The choice for SPARQL was not made by me or by anyone
who has a special
interest in pushing this particular formalism (in fact Nik and Stas can
confirm that I have been quite sceptical about the feasibility of using
BlazeGraph at first). It was the result of an open-minded discussion
We all has some skepticism, not specifically BlazeGraph but in general
RDF as an underlying data model due to significant complexity in
Wikidata's own data which requires some work to fit into the triples
model. After constructing the big spreadheet and analyzing all the
options and thinking a bit more on the data model and its usage, we
however changed our opinion and decided that the problems which we face
are solvable and that solving them would be the way to go.
BlezaGraph specifically emerged as the best available solution due to
combination of features, extensibility, openness and support provided by
their team. The fact that we are basing on existing technology
(RDF/SPARQL) with developed practices was a factor, but not the only
We can not claim we know with absolute certainty the only best way to
proceed. We can, however, make a honest effort to evaluate all available
options and choose the one that we perceive to be the best at the
moment. That's what we did. Of course, as we gain more experience and as
environments change, we may add another option or even arrive to the
conclusion we were mistaken. There's no guarantee against that. But for
now we're proceeding with what we have as the best.

### BRIEF A
Answer these questions about the post on the SPARQL decision, one per line:
(i) Which two people can confirm the writer's early skepticism?
(ii) What underlying data model did the group have general skepticism about?
(iii) What combination of qualities made the chosen graph solution emerge as the best?

### THE INPUT
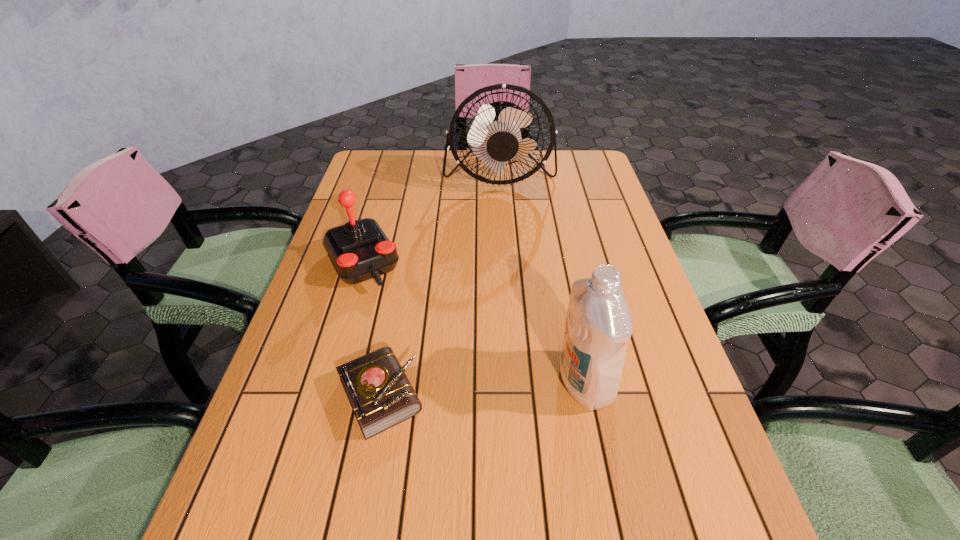
The height and width of the screenshot is (540, 960). Identify the location of joystick at the left edge. (359, 250).

This screenshot has width=960, height=540. Find the location of `diary that is at the left edge`. diary that is at the left edge is located at coordinates (381, 396).

Find the location of a particular element. The width and height of the screenshot is (960, 540). fan that is at the right edge is located at coordinates (498, 134).

Locate an element on the screen. Image resolution: width=960 pixels, height=540 pixels. detergent that is at the right edge is located at coordinates (598, 327).

The height and width of the screenshot is (540, 960). Find the location of `object that is at the far right corner`. object that is at the far right corner is located at coordinates (498, 134).

At what (x,y) coordinates should I click in order to perform the action: click on free space at the far edge. Please return your answer as a coordinate pair (x, y). Looking at the image, I should click on (475, 186).

The width and height of the screenshot is (960, 540). I want to click on vacant space at the left edge of the desktop, so click(x=380, y=214).

I want to click on free space at the right edge, so click(x=623, y=248).

I want to click on free location at the far right corner of the desktop, so click(591, 179).

Where is `vacant space that is in between the shortest object and the second farthest object`? vacant space that is in between the shortest object and the second farthest object is located at coordinates (372, 329).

### BRIEF B
Retype the part of the rows that opens with the line containing "The width and height of the screenshot is (960, 540). I" and continues through the end of the rows.

### EXERCISE RESULT A
(i) Nik and Stas
(ii) RDF
(iii) Features, extensibility, openness and support provided by their team

### EXERCISE RESULT B
The width and height of the screenshot is (960, 540). I want to click on vacant space at the left edge of the desktop, so click(x=380, y=214).

I want to click on free space at the right edge, so click(x=623, y=248).

I want to click on free location at the far right corner of the desktop, so click(591, 179).

Where is `vacant space that is in between the shortest object and the second farthest object`? vacant space that is in between the shortest object and the second farthest object is located at coordinates (372, 329).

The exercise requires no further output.